Interdisziplinäre Vortragsreihe des Departments Kunstwissenschaften

  • Zeit: Donnerstag, 18 Uhr s.t.
  • Ort: Ludwig-Maximilians-Universität München, Hauptgebäude, Geschwister-Scholl-Platz 1, Hörsaal B 101
  • Beginn: Donnerstag, 16. Oktober 2008

Termine, Referenten, Themen

kahloAls Frida Kahlo (im Film Frida von Julie Taymor) bei einer Busfahrt einen schweren Unfall erleidet, bei dem sich eine Metallstange durch ihren Leib bohrt, rieselt Goldstaub, bestimmt für den Stuck der Oper, auf sie nieder, als wolle die Regisseurin erzählen, dass die Figur in diesem schicksalsschweren Moment eine magische Verwandlung erfährt. Es ist die Initiation zur Künstlerin, die aus dem Leid heraus metaphorisch erschaffen wird. Wie die dem Drehbuch zugrundeliegende Biographie von Hayden Herrera porträtiert der Film Frida Kahlo als eine „Malerin der Schmerzen“. Sie ist eine „exemplarisch Leidende“, wie Susan Sontag die Künstler nannte, die sich von den gewöhnlichen Leidenden durch die Gabe unterscheiden, ihren seelischen und körperlichen Schmerz in Kunst zu verwandeln. Ihre Passion macht sie zu Erben der Heiligen, die nur durch das Leiden Erlösung finden, so wie auch der Künstler häufig nur durch das Leiden zur Kunst gelangen kann.

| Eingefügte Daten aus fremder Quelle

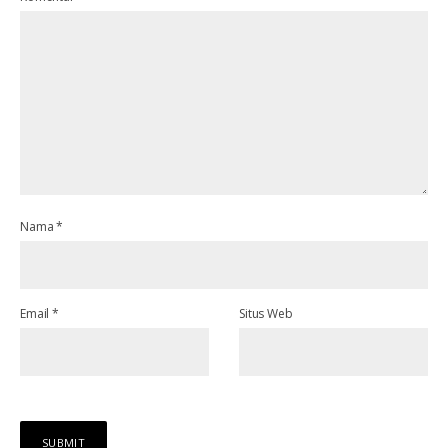
Nama
*
Email
*
Situs Web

Der Mythos von der schöpferischen Triebkraft des Leidens hat zahlreiche Künstlerbiographien geprägt und findet einen Höhepunkt in der Vorstellung, dass das künstlerische Genie seine Erfindungen aus den dunklen Tiefen von Melancholie und Wahnsinn schöpft. Das Kino kultiviert diesen Mythos, was nicht zuletzt die Attraktivität jener Künstlerviten für den Film beweist, in denen physisches und psychisches Leid in besonderer Dichte auftreten. Jüngere Erkenntnisse aus der Kreativitätsforschung, das Bewusstsein über die literarischen Mechanismen biographischer Geschichtsschreibung und die Skepsis literatur- und kunstgeschichtlicher Forschung gegenüber der Verknüpfung von Leben und Werk geben hingegen Anlass, den Wert und Nutzen des Leidens für den künstlerischen Schöpfungsakt zu relativieren. Auf der Suche nach neuen Wegen, frei erfundene und historisch verbürgte Künstlerschicksale jenseits der erprobten und populären Muster zu erzählen, haben auch Filmemacher und Drehbuchautoren immer wieder versucht, den Mythos vom leidenden Genie zu variieren oder destruieren, um vielschichtigere Antworten auf die Frage nach der Entstehung von Kunst im komplexen Feld innerer und äußerer Bedingungen zu finden. Dabei haben sie mitunter bemerkenswerte Vorstellungen von den Quellen schöpferischer Energie generiert, die auf einer impliziten Kunsttheorie basieren und in loser Verbindung zur kunsthistorischen, psychologischen und neurobiologischen Kreativitätsforschung stehen.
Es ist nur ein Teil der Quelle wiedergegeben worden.